### [EXERCISE BRIEF]
Write out, word for word, the stretch of the forum thread on bidding drywall jobs from "## Kehling_mp (Jan" through "your current job....".

### [READING TEXT]
# How can I bid jobs for smaller companies?



## Kehling_mp (Jan 7, 2015)

I work for a large commercial drywall company. I am looking to pick up some part time work at night time bidding smaller interior commercial jobs for smaller drywall companies. I would provide on screen takeoff and quickbid print outs. I would show all breakdowns of materials and man hours. This way, the company would see where i have put the money. All of this for just a small fee. I have searched different ways to make this happen, but have not been able to successfully market this. Any thoughts???


----------



## thefinisher (Sep 2, 2011)

Sounds like a good way to lose your current job....


----------



## kcmudderman (Dec 22, 2014)

Pretty sure I would get fired. Even if your company is not interested in these small jobs I'm sure they would not want u to help them achieve success and possibly become a company that does "bigger" jobs. 
If u need the extra money go tape the small jobs in the evenings. 
Just my opinion. Good luck bro


----------



## endo_alley (Nov 2, 2013)

### [SUPPLIED DATA]
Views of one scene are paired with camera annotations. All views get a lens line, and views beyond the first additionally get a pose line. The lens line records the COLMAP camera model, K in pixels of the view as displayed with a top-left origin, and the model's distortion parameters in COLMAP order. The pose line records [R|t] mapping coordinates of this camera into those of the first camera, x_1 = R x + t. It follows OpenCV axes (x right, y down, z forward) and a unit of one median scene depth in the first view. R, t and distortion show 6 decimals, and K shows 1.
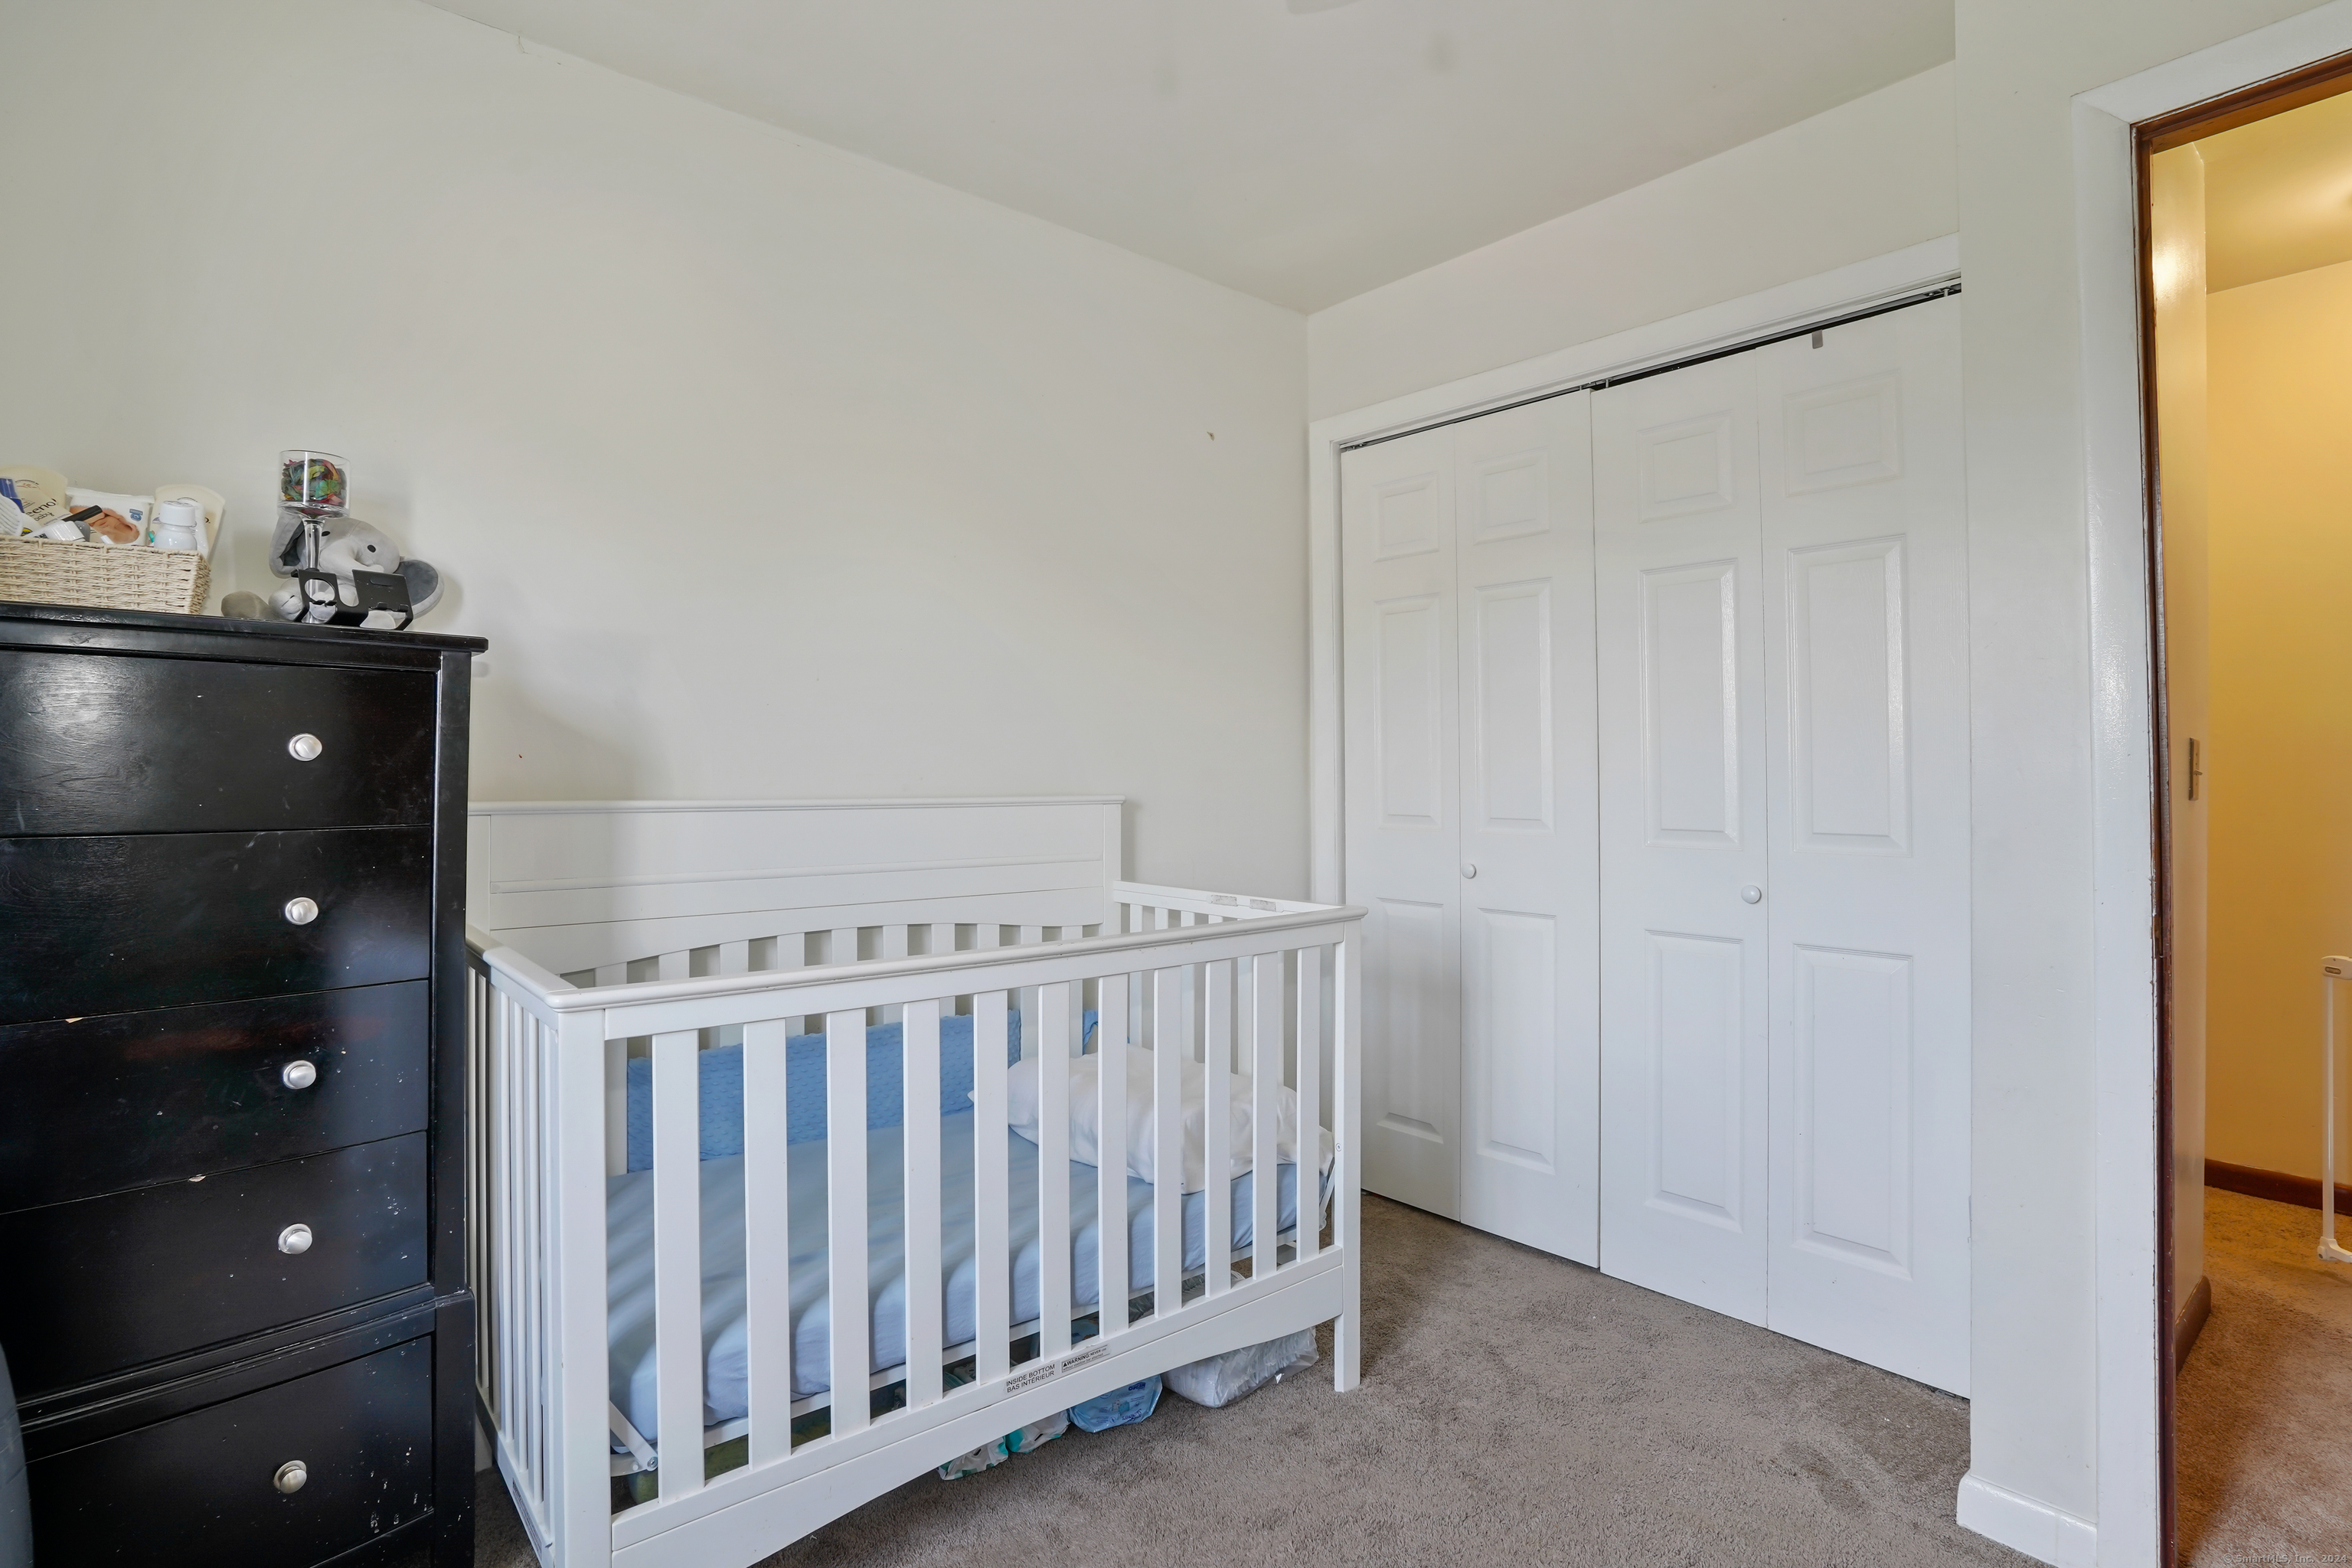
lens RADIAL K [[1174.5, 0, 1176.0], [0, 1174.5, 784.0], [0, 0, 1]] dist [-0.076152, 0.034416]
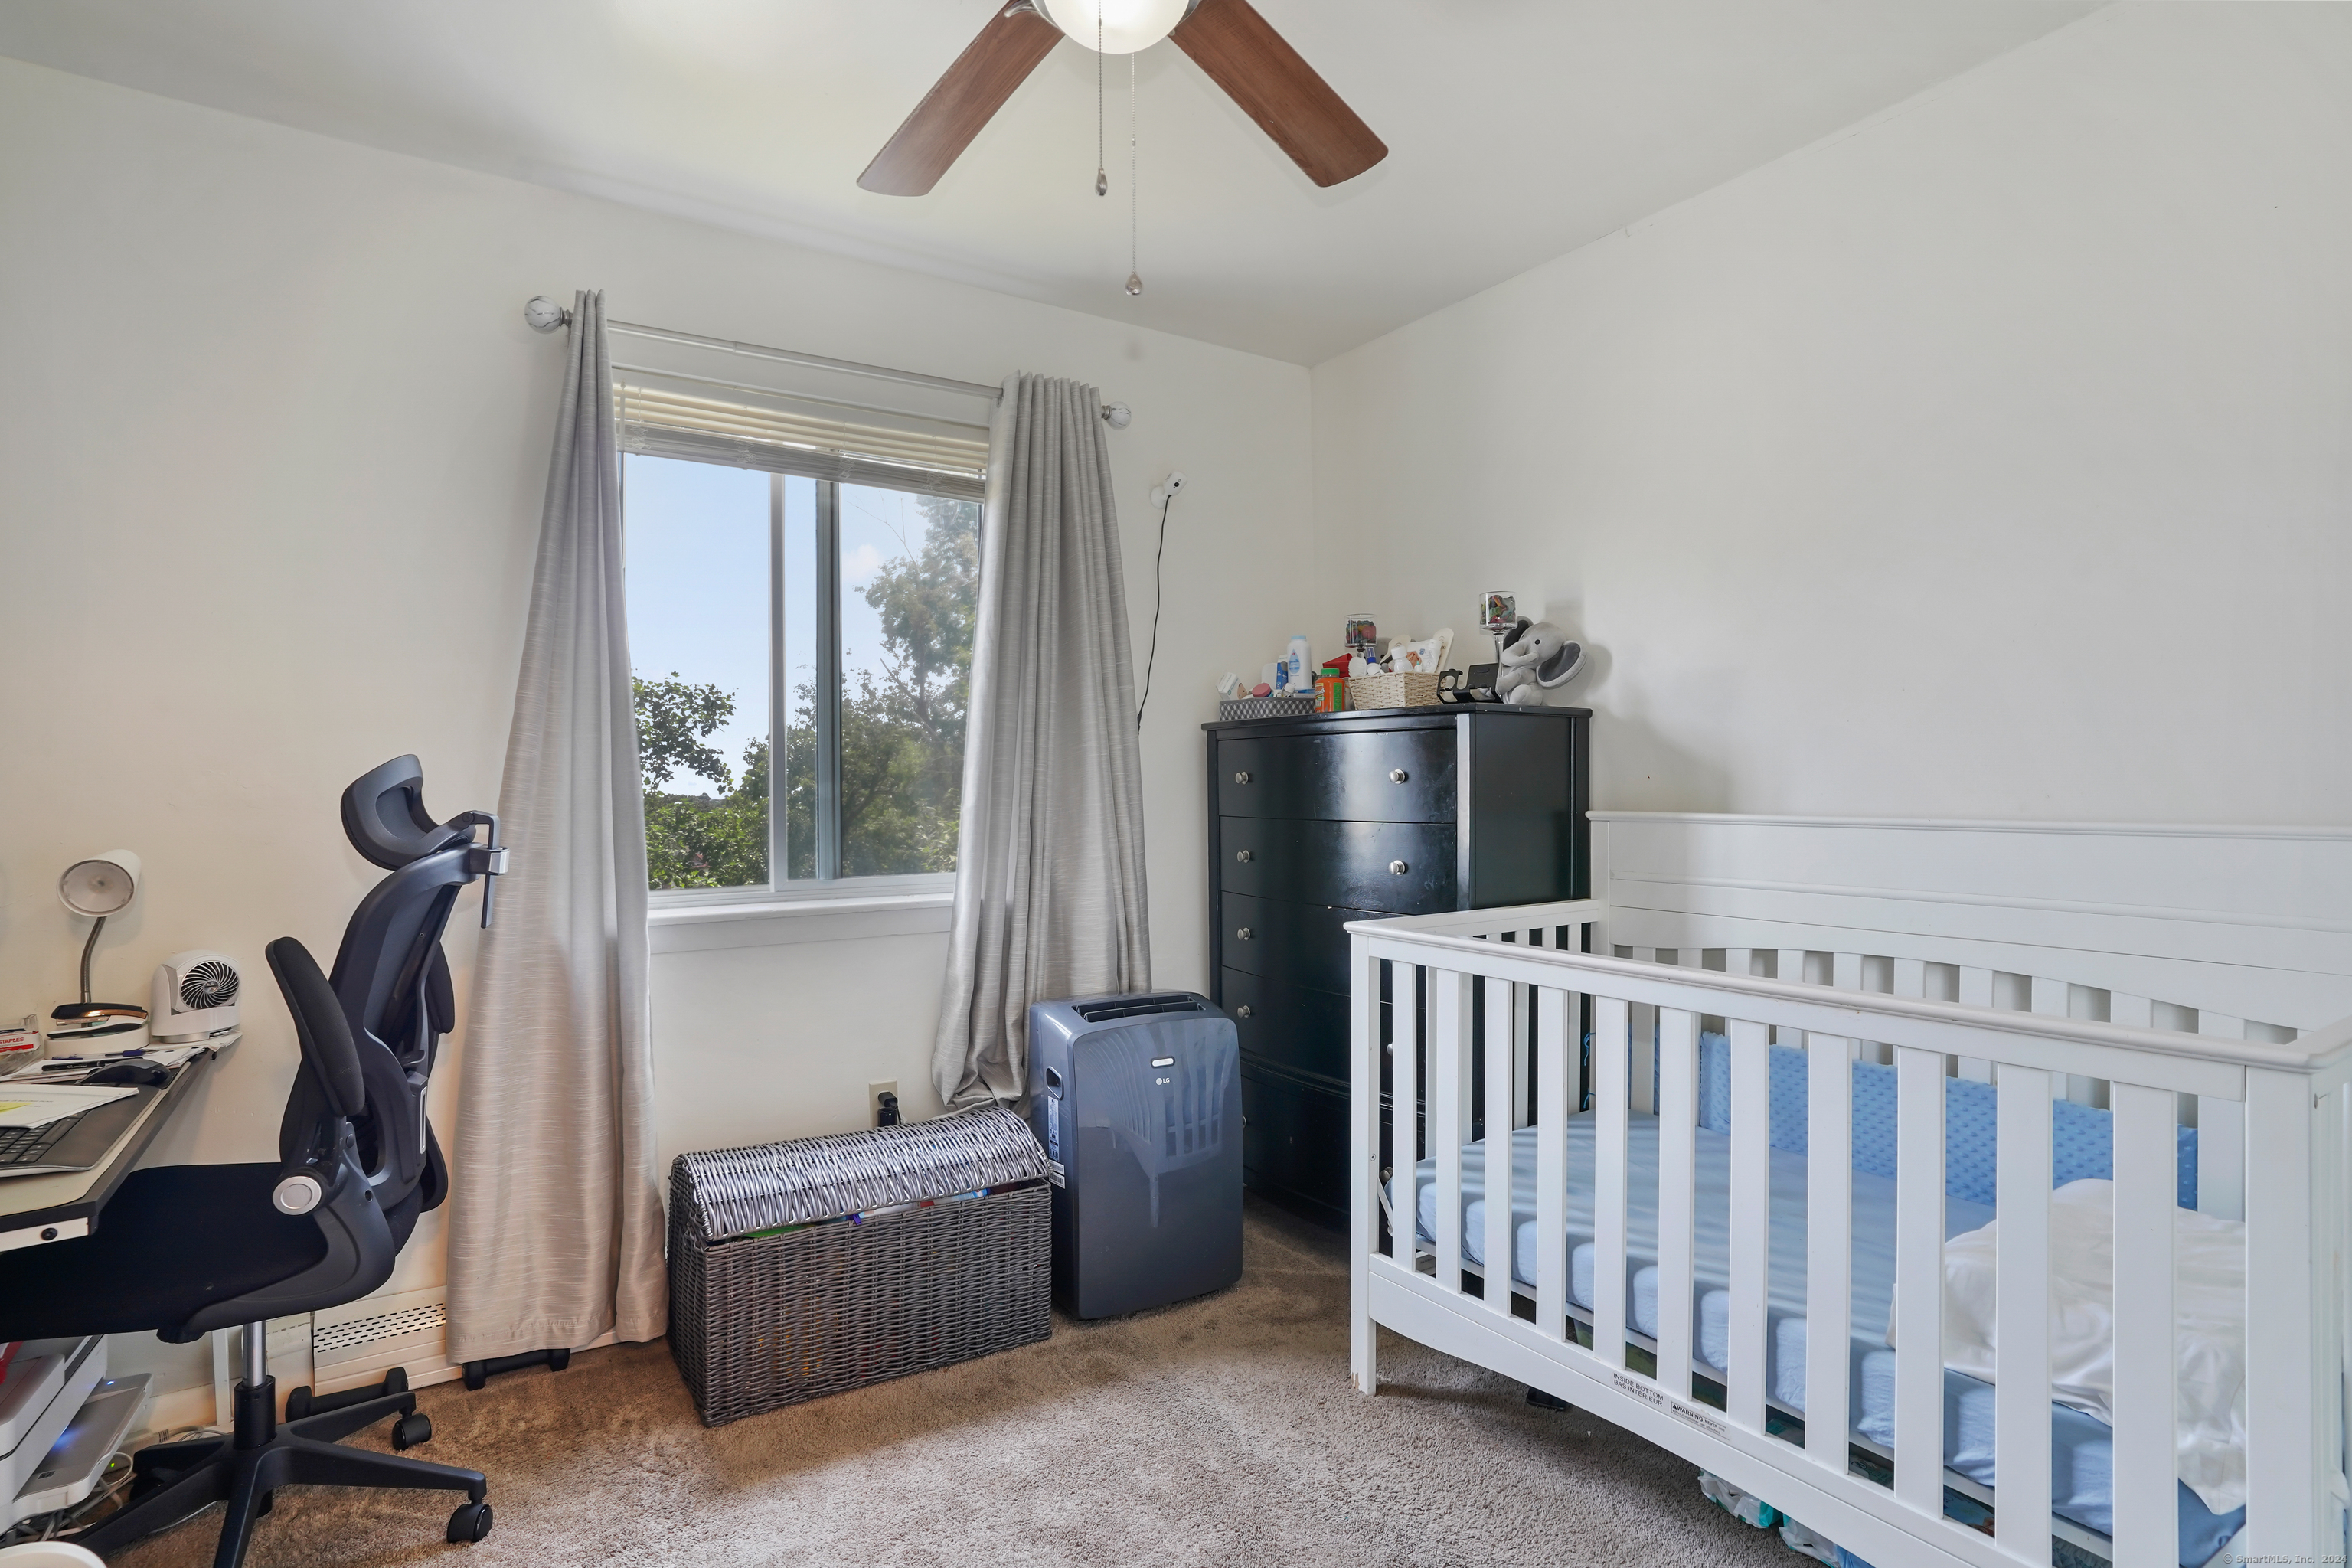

### [TASK RESULT]
## Kehling_mp (Jan 7, 2015)

I work for a large commercial drywall company. I am looking to pick up some part time work at night time bidding smaller interior commercial jobs for smaller drywall companies. I would provide on screen takeoff and quickbid print outs. I would show all breakdowns of materials and man hours. This way, the company would see where i have put the money. All of this for just a small fee. I have searched different ways to make this happen, but have not been able to successfully market this. Any thoughts???


----------



## thefinisher (Sep 2, 2011)

Sounds like a good way to lose your current job....